Improved Bounds for Relaxed Graceful Trees

We introduce left and right-layered trees as trees with a specific representation and define the excess of a tree. Applying these ideas, we show a range-relaxed graceful labeling which improves on the upper bound for maximum vertex label given by Van Bussel.

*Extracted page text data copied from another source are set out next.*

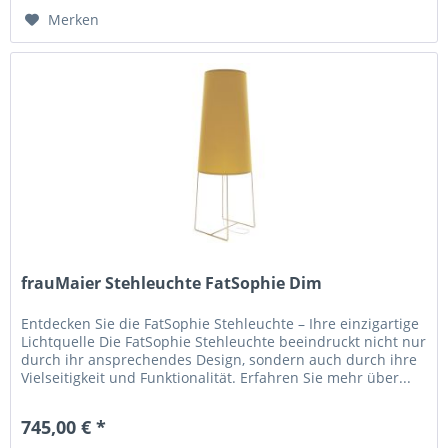
Merken
frauMaier Stehleuchte FatSophie Dim
Entdecken Sie die FatSophie Stehleuchte – Ihre einzigartige
Lichtquelle Die FatSophie Stehleuchte beeindruckt nicht nur
durch ihr ansprechendes Design, sondern auch durch ihre
Vielseitigkeit und Funktionalität. Erfahren Sie mehr über...
745,00 € *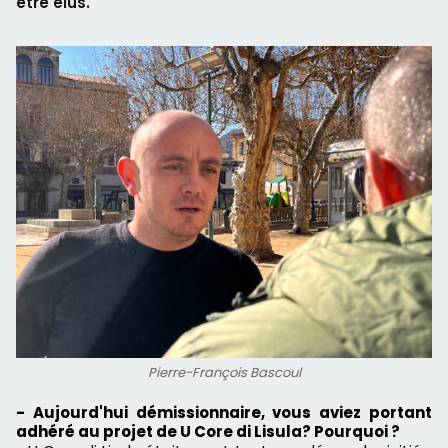
être élus.
Pierre-François Bascoul
- Aujourd'hui démissionnaire, vous aviez portant
adhéré au projet de
U Core
di
Lisula
? Pourquoi ?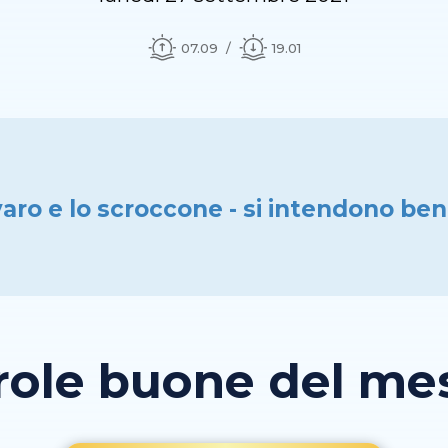
07.09
19.01
varo e lo scroccone - si intendono be
role buone del mese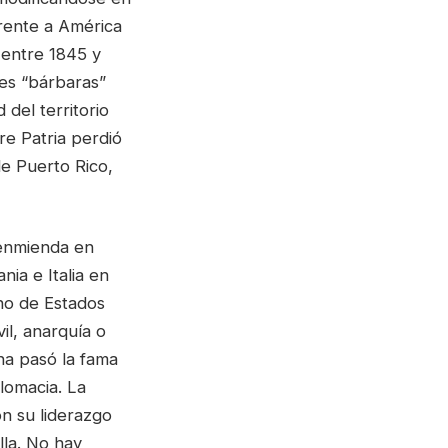
frente a América
 entre 1845 y
nes “bárbaras”
del territorio
e Patria perdió
de Puerto Rico,
 enmienda en
ia e Italia en
ho de Estados
il, anarquía o
na pasó la fama
plomacia. La
n su liderazgo
lla. No hay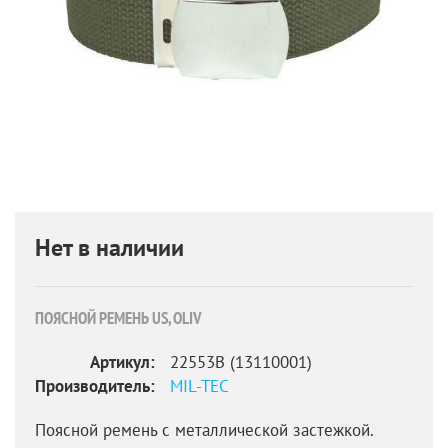
Нет в наличии
ПОЯСНОЙ РЕМЕНЬ US, OLIV
Артикул:
22553B (13110001)
Производитель:
MIL-TEC
Поясной ремень с металлической застежкой.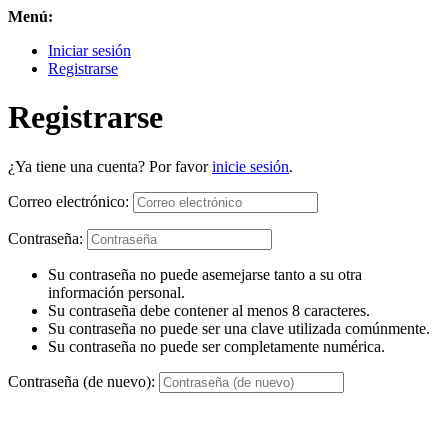
Menú:
Iniciar sesión
Registrarse
Registrarse
¿Ya tiene una cuenta? Por favor
inicie sesión
.
Correo electrónico:
Contraseña:
Su contraseña no puede asemejarse tanto a su otra
información personal.
Su contraseña debe contener al menos 8 caracteres.
Su contraseña no puede ser una clave utilizada comúnmente.
Su contraseña no puede ser completamente numérica.
Contraseña (de nuevo):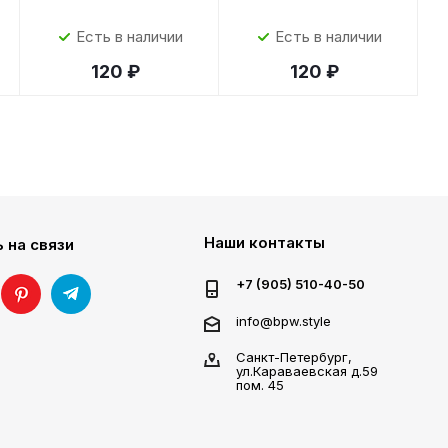
Есть в наличии
Есть в наличии
120 ₽
120 ₽
Наши контакты
 на связи
+7 (905) 510-40-50
info@bpw.style
Санкт-Петербург,
ул.Караваевская д.59
пом. 45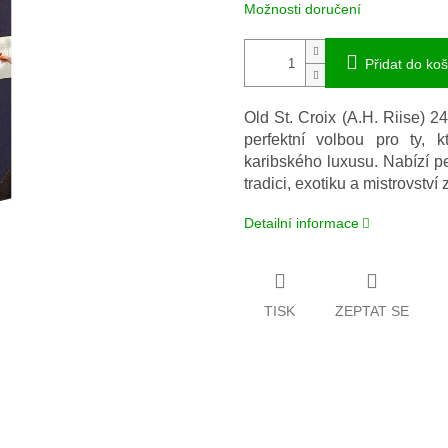
Možnosti doručení
Přidat do koš
Old St. Croix (A.H. Riise) 
perfektní volbou pro ty, k
karibského luxusu. Nabízí pe
tradici, exotiku a mistrovství
Detailní informace
TISK
ZEPTAT SE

For the case when the tree is a lobster of size $m$ and diameter $d$, the labeling produces vertex labels no greater than $\frac{3}{2}m-\frac{1}{2}d$. Furthermore, we show that any lobster $T$ with $m$ edges and diameter $d$ has an edge-relaxed graceful bipartite labeling with at least $\max\{\frac{3m-d+6}{4},\frac{5m+d+15}{8}\}$ of the edge weights distinct, which is an improvement on a bound given by Rosa and \v{S}ir\'{a}\v{n} on the $\alpha$-size of trees, for $d<\frac{m+22}{7}$ and $d>\frac{5m-65}{7}$. We also show that there exists an edge-relaxed graceful labeling (not necessarily bipartite) with at least $\max\left\{\frac{3}{4}m+\frac{d-\nu}{8}+\frac{3}{2},\nu\right\}$ of the edge weights distinct, where $\nu$ is twice the size of a partial matching of $T$. This is an improvement on the gracesize bound of Rosa and \v{S}ir\'{a}\v{n} for certain values of $\nu$ and $d$. We view these results as a step towards Bermond's conjecture.
Comment: 17 pages, 4 figures